При этих словах голос Бенаси дрогнул.

– Я хотел испытать ее, сударь, – продолжал он, – и раскаялся. Ведь когда испытываешь человека, то как будто шпионишь за ним и, во всяком случае, выказываешь недоверие к нему.

Тут доктор умолк, как бы предавшись своим сокровенным думам, и не заметил, в какое замешательство его слова повергли офицера, который, желая скрыть смущение, принялся распутывать поводья. Вскоре Бенаси заговорил снова:

– Хочется мне подыскать ей мужа, я дал бы ей в приданое одну из своих ферм, пусть бы только какой-нибудь славный малый сделал ее счастливой; она создана для счастья. Бедная девушка до потери сознания любила бы своих детей, и все чувства, переполняющие ее, нашли бы выход в чувстве, которое у женщины объемлет все остальные, – в материнстве; но пока ни один мужчина ей не нравился. Однако она наделена опасной чувствительностью, сама знает об этом и призналась мне в своей нервической восприимчивости, когда увидела, что я это заметил. Она принадлежит к тем немногим женщинам, которые вздрагивают от самого легкого прикосновения, – опасное свойство.
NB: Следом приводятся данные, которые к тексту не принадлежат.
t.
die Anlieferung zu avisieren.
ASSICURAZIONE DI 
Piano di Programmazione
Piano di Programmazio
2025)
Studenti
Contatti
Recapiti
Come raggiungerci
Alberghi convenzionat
Тем большего уважения заслуживает ее рассудительность, женская гордость. Она пуглива, как ласточка. Какая же это одаренная натура, сударь! Она родилась для богатства, для любви: и какой бы она была чудесной спутницей жизни, какой постоянной!.. Ей двадцать два года, а она уже сгибается под бременем пережитого и угасает, она жертва своей неуравновешенной и впечатлительной натуры, своей слишком страстной, а быть может, слишком робкой души. Пылкая, обманутая любовь свела бы ее с ума. Я изучил ее нравственный склад, сам наблюдал, какие сильные нервные припадки случаются с ней, как на нее воздействуют электрические заряды. Обнаружил я и неоспоримую связь между расположением ее духа и колебаниями погоды, сменою фаз луны и, тщательно проверив все это, окружил ее особой заботой, ибо только мне дано было понять болезненную сущность этой странной девушки и направить ее по верному пути. Она, как я уже говорил вам, – для меня овечка, украшенная лентами. Но сейчас вы увидите ее, вот и домик, где она живет.